Faut-il réaliser ses fantasmes ?

09 décembre 2021

Du plus simple au plus sophistiqué, les fantasmes peuplent nos imaginaires érotiques. Faut-il pour autant les assouvir ? Mieux vaut s’abstenir, nous répond le Dr Francis Collier, ancien directeur du diplôme de sexologie à l’université de Lille et ancien président de la Fédération française de sexologie et de santé sexuelle.

Conscients ou inconscients, tout simples ou très élaborés, les fantasmes érotiques tiennent une place plus ou moins importante dans notre vie psychique. Mais, dans la très grande majorité des cas, il faut « les laisser à leur place », estime le Dr Collier. « Car si on réalise notre fantasme, on risque de le perdre ».

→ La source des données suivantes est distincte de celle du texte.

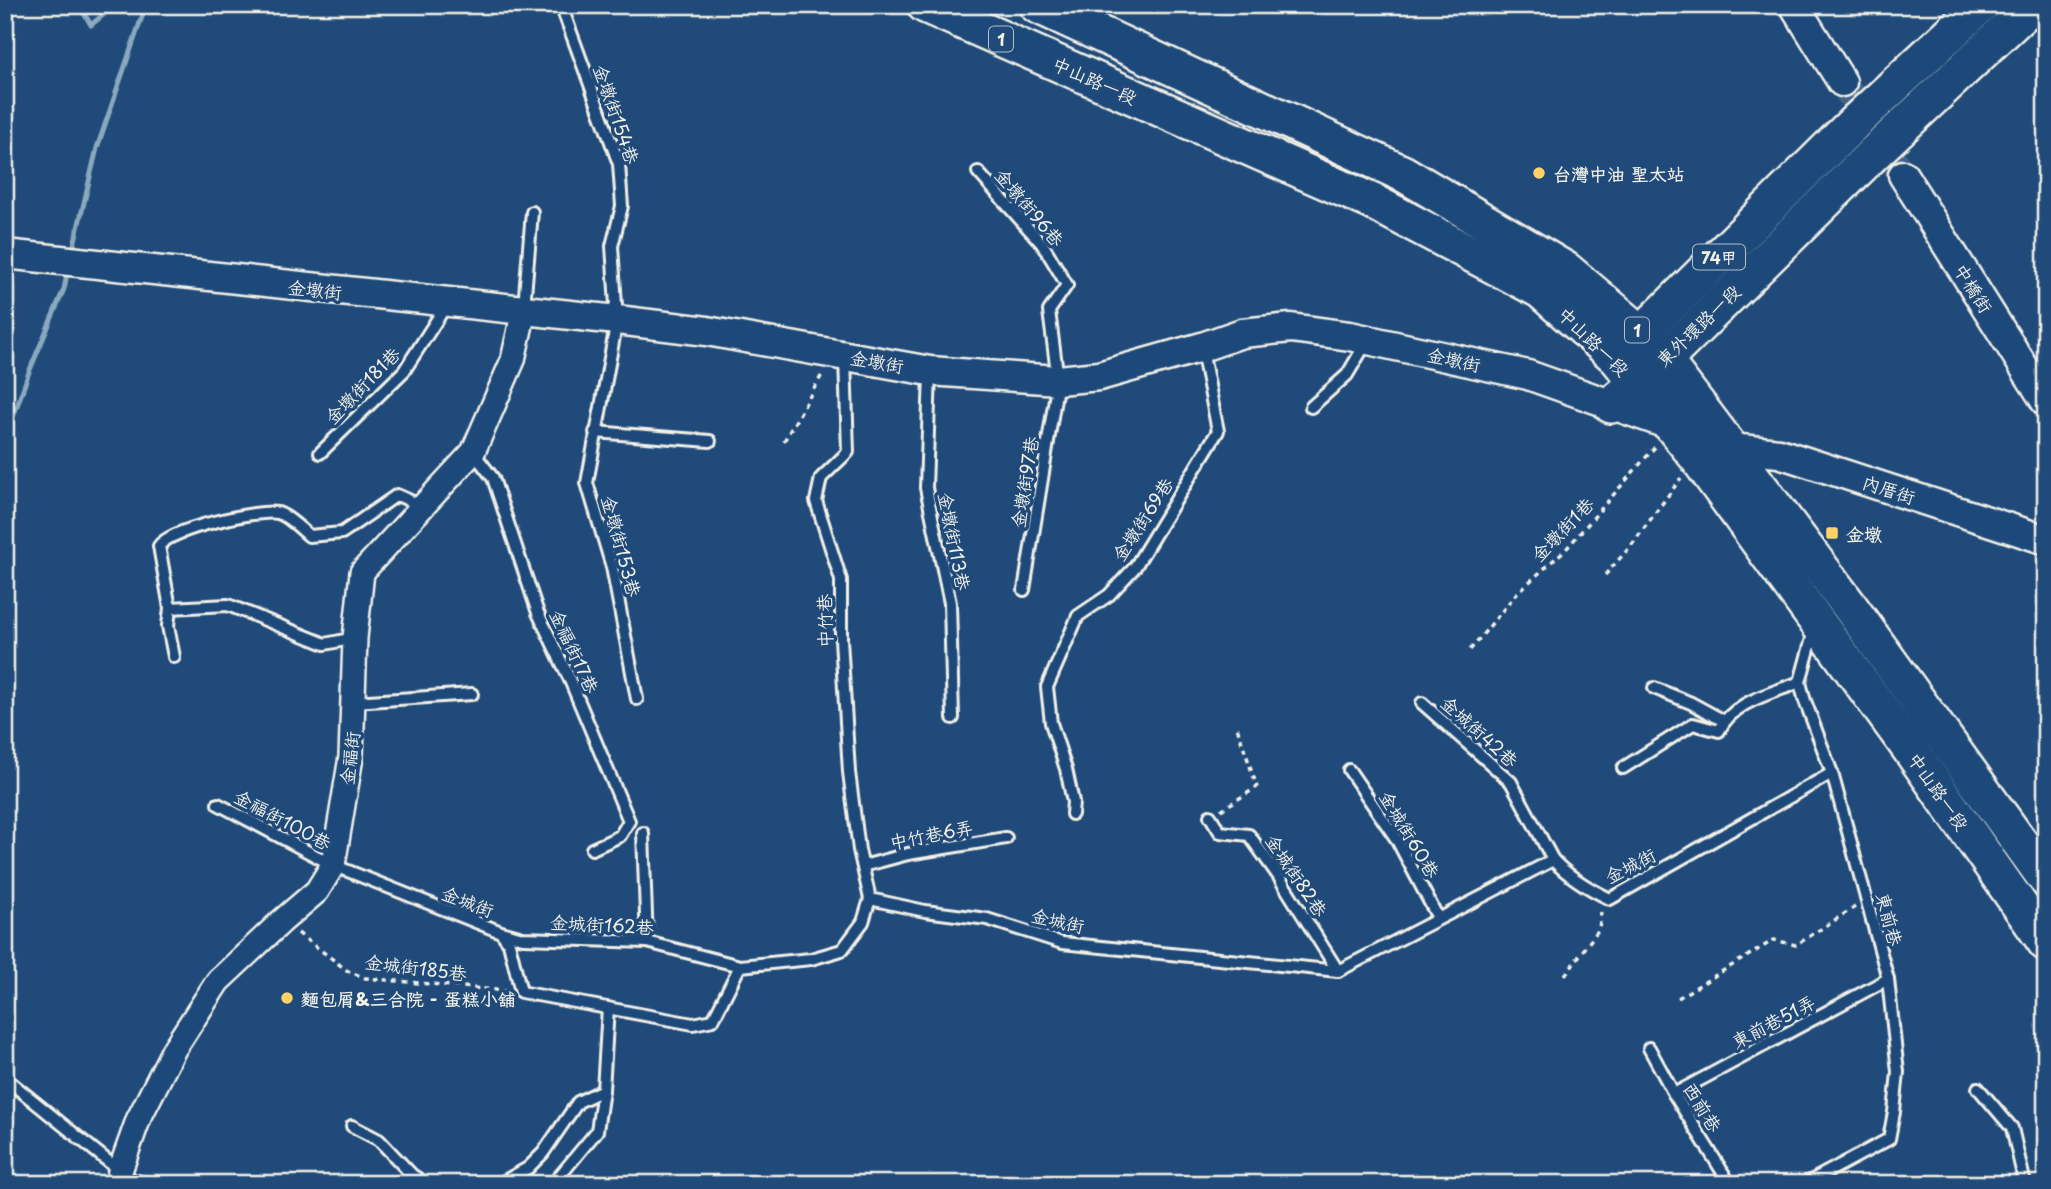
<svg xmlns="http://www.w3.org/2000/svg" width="2051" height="1189" font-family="'Playpen Sans','LXGW WenKai TC',sans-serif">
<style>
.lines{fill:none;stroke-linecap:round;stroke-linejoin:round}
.stream{stroke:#8aa9bd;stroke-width:5}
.tertiary-tunnel{stroke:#3f638a;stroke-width:28;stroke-dasharray:28 14;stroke-linecap:butt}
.service-casing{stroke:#f4f1e8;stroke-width:16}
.minor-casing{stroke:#f4f1e8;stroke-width:28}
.tertiary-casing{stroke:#f4f1e8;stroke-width:33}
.primary-casing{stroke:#f4f1e8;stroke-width:40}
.path{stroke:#f4f1e8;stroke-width:3.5;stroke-dasharray:5 5;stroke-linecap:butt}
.service{stroke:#1f4a7a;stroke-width:10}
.minor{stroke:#1f4a7a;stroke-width:23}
.tertiary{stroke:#1f4a7a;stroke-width:28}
.primary{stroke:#1f4a7a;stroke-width:35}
.poi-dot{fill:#ffd166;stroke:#1f4a7a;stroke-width:2.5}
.labels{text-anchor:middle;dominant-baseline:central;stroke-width:7;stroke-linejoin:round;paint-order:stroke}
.shield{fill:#1f4a7a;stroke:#b4bfc7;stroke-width:2}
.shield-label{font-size:16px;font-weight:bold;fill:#f4f1e8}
.street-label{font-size:18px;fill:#f4f1e8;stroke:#1f4a7a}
.poi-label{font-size:18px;font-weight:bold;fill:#f4f1e8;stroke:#1f4a7a;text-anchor:start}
</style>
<rect width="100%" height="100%" fill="#1f4a7a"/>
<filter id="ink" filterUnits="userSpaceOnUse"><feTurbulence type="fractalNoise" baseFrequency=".0143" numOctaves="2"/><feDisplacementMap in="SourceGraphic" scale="14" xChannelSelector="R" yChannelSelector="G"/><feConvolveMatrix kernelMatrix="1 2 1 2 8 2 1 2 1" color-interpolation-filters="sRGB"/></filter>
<g filter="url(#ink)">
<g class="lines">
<!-- stream -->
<g class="stream">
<path d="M79 5 91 25 115 5"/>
<path d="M72 253 97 148 146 5"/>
<path d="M5 440 29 372 64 289 68 269"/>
</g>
<!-- tertiary-tunnel -->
<path class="tertiary-tunnel" d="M1842 82 1903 175"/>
<defs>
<g id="service">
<path d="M561 5 619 164 622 206 612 246 617 320 587 483 612 567 637 699"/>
<path d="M978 172 1043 245 1067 285 1049 311 1058 380 1024 590"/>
<path d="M524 307 532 212"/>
<path d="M845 358 848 452 821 478 816 501 841 580V639L849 772 859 850 870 899"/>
<path d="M930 374 926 488 950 603 953 718"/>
<path d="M1311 407 1347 375 1366 343"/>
<path d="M595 432 710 441"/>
<path d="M473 452 493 478 538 613 570 680 629 821 620 836 592 849"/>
<path d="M320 453 404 371 447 304"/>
<path d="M170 608 228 605 325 644 355 638"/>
<path d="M174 657 168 626 170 608 159 546C170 529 258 509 278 513 288 516 301 529 309 536L342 533 397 495 422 506"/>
<path d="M1654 688 1691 703 1724 721"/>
<path d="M354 702 472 694"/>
<path d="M1422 703 1511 782 1553 860"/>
<path d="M1623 768 1693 724 1719 731C1733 701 1771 694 1800 682"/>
<path d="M1349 770 1397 840 1438 918"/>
<path d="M218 804 333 865 501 932 523 938 647 942 740 966 811 959 842 950 863 922 870 899 925 911 987 919 1062 943 1338 971 1553 860C1569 877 1589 889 1610 899L1832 773"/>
<path d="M1072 814 1073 802 1066 769 1051 723 1047 687 1078 616 1109 595 1135 567 1218 431 1202 350"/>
<path d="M1210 816 1220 832 1249 835 1277 874 1338 971"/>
<path d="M643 833 647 942"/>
<path d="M863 866 908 854 1006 838"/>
<path d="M501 932 509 943 521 992 693 1024 713 1020 740 966"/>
<path d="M1649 1048 1674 1094 1730 1184"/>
<path d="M5 1078 120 1171 133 1180 150 1184"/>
<path d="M1978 1088 2012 1128 2025 1184"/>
<path d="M1674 1094 1888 979"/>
<path d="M352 1126 379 1140 412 1175 426 1184"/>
<path d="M499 1184 528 1168 543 1153 578 1102 603 1090"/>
<path d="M553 1184 597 1131 603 1090 608 1008"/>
<path d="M1805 1184 1889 1139 1894 1112 1898 1072 1888 979 1832 773 1804 698 1800 682 1814 631"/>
</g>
<path id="minor" d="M118 1184 120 1171 138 1120 174 1049 218 981 282 921 317 891 333 865 351 757 355 638 362 572 473 452 513 360 524 311"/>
<g id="tertiary">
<path d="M1794 5 1842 82"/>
<path d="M1903 175 2046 402"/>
<path d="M5 254 617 320 707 331 930 371 1058 380 1099 376 1202 347 1242 333 1291 328 1350 336 1528 375 1675 427"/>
<path d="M1716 443 1731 448 1779 453 2046 540"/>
</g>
<g id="primary">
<path d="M925 5 1373 202 1540 290 1617 358 1697 457 1910 749 2046 943"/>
<path d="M1037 5 1404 174 1566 270 1642 334 1664 360 1848 604 2046 879"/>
<path d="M1626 349 1854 123 1981 5"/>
<path d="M1611 405 1664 360 1873 154 2032 5"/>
</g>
</defs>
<!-- service casing -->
<use href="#service" class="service-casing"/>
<!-- minor casing -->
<use href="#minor" class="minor-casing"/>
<!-- tertiary casing -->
<use href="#tertiary" class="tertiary-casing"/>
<!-- primary casing -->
<use href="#primary" class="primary-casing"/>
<!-- path -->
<g class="path">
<path d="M784 441 823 373"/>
<path d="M1605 575 1631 546 1681 478"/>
<path d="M1470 650 1516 594 1567 548 1655 447"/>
<path d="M1221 810 1257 787 1236 724"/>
<path d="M298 933 348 971 365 978 506 991"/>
<path d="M1565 975 1599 929 1601 912"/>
<path d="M1678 998 1774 940 1796 945 1855 907"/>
</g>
<!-- service -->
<use href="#service" class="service"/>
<!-- minor -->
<use href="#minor" class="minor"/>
<!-- tertiary -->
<use href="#tertiary" class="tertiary"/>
<!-- primary -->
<use href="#primary" class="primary"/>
</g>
</g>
<!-- markers -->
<g class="poi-dot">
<circle cx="1539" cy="173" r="7"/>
<rect x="1825" y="526" width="14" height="14" rx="3.5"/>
<circle cx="287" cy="998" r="7"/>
</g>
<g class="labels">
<!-- shield labels -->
<g class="shield">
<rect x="989" y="26.5" width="24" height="25" rx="5"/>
<rect x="1693" y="244.5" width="52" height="25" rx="5"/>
<rect x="1625" y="317.5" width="24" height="25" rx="5"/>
</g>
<g class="shield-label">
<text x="1001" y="39">1</text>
<text x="1719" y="257">74甲</text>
<text x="1637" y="330">1</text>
</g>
<!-- street labels -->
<g class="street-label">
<text transform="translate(1095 80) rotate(24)">中山路一段</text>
<text transform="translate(617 114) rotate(71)">金墩街154巷</text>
<text transform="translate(1030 207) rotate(50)">金墩街96巷</text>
<text transform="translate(1974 288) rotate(58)">中橋街</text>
<text transform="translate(315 289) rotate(6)">金墩街</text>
<text transform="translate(1698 325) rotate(-44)">東外環路一段</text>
<text transform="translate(1594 341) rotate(44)">中山路一段</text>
<text transform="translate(1454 359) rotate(12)">金墩街</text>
<text transform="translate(877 361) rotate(10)">金墩街</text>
<text transform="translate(362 385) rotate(-46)">金墩街181巷</text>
<text transform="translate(1024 482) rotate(-81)">金墩街97巷</text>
<text transform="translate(1889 489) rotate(18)">內厝街</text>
<text transform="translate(1142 519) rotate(-57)">金墩街69巷</text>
<text transform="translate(1562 529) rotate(-46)">金墩街1巷</text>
<text transform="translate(955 541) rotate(79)">金墩街113巷</text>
<text transform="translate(622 546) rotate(75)">金墩街153巷</text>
<text transform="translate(824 621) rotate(-91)">中竹巷</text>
<text transform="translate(575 651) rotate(65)">金福街17巷</text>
<text transform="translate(1480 731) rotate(42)">金城街42巷</text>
<text transform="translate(349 758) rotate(-83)">金福街</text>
<text transform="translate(1939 791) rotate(55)">中山路一段</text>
<text transform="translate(283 819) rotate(28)">金福街100巷</text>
<text transform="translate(931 834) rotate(-11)">中竹巷6弄</text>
<text transform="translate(1410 834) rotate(59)">金城街60巷</text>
<text transform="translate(1630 865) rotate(-27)">金城街</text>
<text transform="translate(1297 875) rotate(56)">金城街82巷</text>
<text transform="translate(468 901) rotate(21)">金城街</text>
<text transform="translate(1890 919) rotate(75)">東前巷</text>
<text transform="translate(1058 920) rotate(13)">金城街</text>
<text transform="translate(602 924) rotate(3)">金城街162巷</text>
<text transform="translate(416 967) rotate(7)">金城街185巷</text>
<text transform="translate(1773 1021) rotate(-28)">東前巷51弄</text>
<text transform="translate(1703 1107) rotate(58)">西前巷</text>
</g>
<!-- poi labels -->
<g class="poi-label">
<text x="1553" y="173">台灣中油 聖太站</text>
<text x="1846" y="533">金墩</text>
<text x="301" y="998">麵包屑&amp;三合院 - 蛋糕小舖</text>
</g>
</g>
<!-- margin -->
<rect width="2051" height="1189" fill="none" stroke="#1f4a7a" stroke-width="28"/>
<rect x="14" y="14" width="2023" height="1161" fill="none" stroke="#f4f1e8" stroke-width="2.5" filter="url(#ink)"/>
</svg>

Destination Santé : Existe-t-il un ou plusieurs types de fantasmes ?

Dr Francis Collier : La fonction fondamentale du fantasme est d’amener davantage d’excitation. Il en existe trois catégories. D’abord, les fantasmes extrêmement sophistiqués qui dans la majorité des cas, ne sont pas réalisables : si on fantasme sur une star de cinéma, la probabilité pour qu’un jour on la rencontre et qu’on passe à l’acte est tout de même extrêmement faible. Ici, le problème ne se pose pas vraiment. Il y a ensuite les fantasmes liés à ce qu’on a pu vivre dans le passé. Or, nous transformons nos souvenirs, nous les enjolivons, donc si on essaie de revivre quelque chose qu’on a enjolivé, on sera forcément déçu. Je pense par exemple à ces patients très enthousiastes qui me racontaient qu’ils avaient retrouvé leur premier amour et qui se projetaient dans une histoire qui serait forcément merveilleuse. Le plus souvent, cela ne fonctionne pas.

D.S. : Et la dernière catégorie ?

Dr F.C : Il s’agit du fantasme simple, basique, élémentaire. Mais là aussi, il faut être conscient que si on le réalise, on perd notre fantasme. Car l’acte se passe généralement beaucoup moins bien que lorsque c’était juste un fantasme. Faire l’amour à l’homme ou la femme de sa vie sur une plage déserte par exemple. Il est probable que le sable qui s’invite pendant l’acte et qui gratte n’était pas présent dans mon fantasme… Et pourtant, dans la réalité, il y a du sable ! C’est pareil avec les insectes ou les épis de blé si on rêve de faire l’amour dans un champ… Forcément, on sera déçu.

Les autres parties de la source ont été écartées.